March is the month where spring arrives. Sunny and longer days bring a whole range of gardening tasks that can be completed this month. Flowers such as daffodils and crocuses burst into flower bringing colour and fragrance into gardens. Temperatures in March are on the rise with temperatures reaching 15ºC. However, the nights do tend to be on the chilly side, so don’t put tender plants outdoors just yet.
Essential checklist for March
- Plant summer-flowering bulbs
- Prune and feed roses
- Sow hardy annuals outdoors (weather permitting)
- Sow your vegetables in prepared beds outdoors
- Sow your herbs
- Plant potatoes (earlies)
- Cut back perennials and grasses that were left over winter
- Prune gooseberries
Plant summer-flowering bulbs
Summer bulbs such as tulips, dahlias, lilies and gladioli can now be planted. When picking your bulbs ensure that bulbs feel firm to the touch and don’t have any signs of mould. The bulbs can be planted where you want them to flower. Bulbs hate to be wet so need good drainage. Therefore, put a handful of grit at the bottom of the planting hole.
Prune and feed roses
Now is the time to cut back any rose bushes and hedges. Pruning roses should remove all crossing, damaged and dead wood. The main stems should be pruned to an outward-facing bud around 15-20cm from ground level. Any climbing plants should have their side-shoots cut back to 3 or 4 buds. After the pruning, it is advisable to feed the roses with a specialist rose food such as Westland Naturally Rich Rose Food.
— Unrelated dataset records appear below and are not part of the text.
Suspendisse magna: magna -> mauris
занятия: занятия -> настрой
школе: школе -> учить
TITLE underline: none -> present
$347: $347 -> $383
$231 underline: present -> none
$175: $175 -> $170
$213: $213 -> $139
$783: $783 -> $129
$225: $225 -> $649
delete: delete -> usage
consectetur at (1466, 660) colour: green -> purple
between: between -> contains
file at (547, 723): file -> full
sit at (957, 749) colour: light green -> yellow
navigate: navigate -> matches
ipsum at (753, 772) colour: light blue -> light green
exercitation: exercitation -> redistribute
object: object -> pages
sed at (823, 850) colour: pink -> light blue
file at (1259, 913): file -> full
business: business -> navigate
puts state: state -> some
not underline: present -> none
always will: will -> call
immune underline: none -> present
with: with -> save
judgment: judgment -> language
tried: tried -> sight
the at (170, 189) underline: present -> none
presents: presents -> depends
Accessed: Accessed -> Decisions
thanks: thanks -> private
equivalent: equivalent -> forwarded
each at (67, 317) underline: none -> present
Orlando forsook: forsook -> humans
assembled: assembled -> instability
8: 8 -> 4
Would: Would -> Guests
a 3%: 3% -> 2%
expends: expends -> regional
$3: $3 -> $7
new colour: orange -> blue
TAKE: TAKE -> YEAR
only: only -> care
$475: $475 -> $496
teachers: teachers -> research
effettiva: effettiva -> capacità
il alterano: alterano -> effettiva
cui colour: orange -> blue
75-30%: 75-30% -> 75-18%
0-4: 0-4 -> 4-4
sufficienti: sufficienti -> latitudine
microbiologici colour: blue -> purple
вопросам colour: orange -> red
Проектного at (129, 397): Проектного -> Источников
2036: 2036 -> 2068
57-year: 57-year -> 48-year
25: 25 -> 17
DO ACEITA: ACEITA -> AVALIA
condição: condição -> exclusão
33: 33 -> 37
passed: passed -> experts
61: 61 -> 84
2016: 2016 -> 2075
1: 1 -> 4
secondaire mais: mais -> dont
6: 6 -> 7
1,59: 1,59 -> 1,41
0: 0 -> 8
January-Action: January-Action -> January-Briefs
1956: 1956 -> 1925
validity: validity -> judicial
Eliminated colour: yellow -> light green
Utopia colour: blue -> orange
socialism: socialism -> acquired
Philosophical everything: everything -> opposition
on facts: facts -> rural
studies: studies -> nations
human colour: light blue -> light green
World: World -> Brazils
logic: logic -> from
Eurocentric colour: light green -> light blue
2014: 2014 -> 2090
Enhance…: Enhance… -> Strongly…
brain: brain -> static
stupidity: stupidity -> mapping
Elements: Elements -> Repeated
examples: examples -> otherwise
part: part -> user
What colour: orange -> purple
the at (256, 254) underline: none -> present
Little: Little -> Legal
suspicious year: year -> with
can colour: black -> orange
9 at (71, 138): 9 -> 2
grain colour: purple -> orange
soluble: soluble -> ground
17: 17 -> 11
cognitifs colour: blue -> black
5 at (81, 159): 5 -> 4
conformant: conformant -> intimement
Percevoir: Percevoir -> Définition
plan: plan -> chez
Sow hardy annuals outdoors (weather permitting)
Once the weather has become milder, hardy annuals such as Love-in-a-mist can be sown. Remove any weeds and stones from the sowing area and rake until the soil is fine. It is a good idea to sow the seeds in short straight lines to help you distinguish between seedlings and weeds. If the soil is dry, water before sowing.
Cut back perennials and grasses that were left over winter
If there are any perennials that were not cut back in the winter, now is the time to do it. This is to make way for the green shoots. Cut back to ground level but be careful not to damage the new growth. The dead foliage can be added to your compost heap. Any overgrown clumps of perennials can be divided. Perennials will also need dividing once a plant becomes woody or dies back at the centre. To divide the plant, dig it up and split it up into several pieces. After pruning and dividing, then it’s time to feed established plants with an all-round plant food. After feeding, mulch your borders with homemade compost. Always apply mulch over moist soil, ideally after it has rained.
Sow your vegetables in prepared beds outdoors
After the long wait, it is finally time to get going with sowing seeds. Lettuce, salad leaves, radish, turnips, beetroots, salad onions and broad beans can all be sown. Start by sowing in any soil that you previously warmed with cloches or fleece. Water before sowing as this will prevent tiny seeds being washed away. Ideally you should try to sow short rows every 10 to 14 days – this will ensure you have a succession of vegetables rather than a huge crop ready all at the same time.
Sow your herbs
If you want to grow some herbs, March is the time to start sowing the seeds. Hardy herbs such as parsley, chervil and chives are good ones to start with. Herbs can either be sown in the ground or in small pots. Parsley is known for being tricky to germinate. However, the following method is very reliable:
- Fill a small shallow pot or tray with Gro-Sure Perlite. Water and allow to drain then sprinkle parsley seeds over the surface and cover with a thin layer of perlite. Keep covered with cling film in a warm place. The seeds should germinate within two weeks.
Plant potatoes (earlies)
Towards the end of the month early potatoes, such as ‘Accent’ and ‘Red Duke of York’ can be planted. The potatoes can be grown in the ground by digging a 12cm (5 inches) deep trench with some Farmyard Manure forked in. Plant the tubers about 30cm (12 inches) apart with 45cm (18 inches) between rows and cover with soil. Potatoes can also be grown in raised beds or even large containers if you don’t have a lot of space. They need a minimum depth and width of 30cm (12 inches). Half fill the bed/container with Multi-Purpose Compost, then plant the potatoes and cover leaving some space at the top.
Pruning gooseberries is important to keep your plant in shape and help avoid problems with mildew by allowing air to circulate more easily. Side-shoots should be cut back to a bud about 8cm (3 inches) from their base. Prune the tips of the branches back to within 3 or 4 buds of the new growth. After pruning, feed and mulch your plants and they will be ready for the summer.
Grass will start to grow more and therefore it will need a light trim (remove one-third of the height) probably once a week. If you didn’t remove moss and dead grass (thatch) in the autumn, they will need removing now with a spring-tine rake. New turf can be put down in March. Before the turf is laid, it is advisable to apply a good general feed such as Growmore, around 4-5 days before laying the turf. If there is no rain, water in well.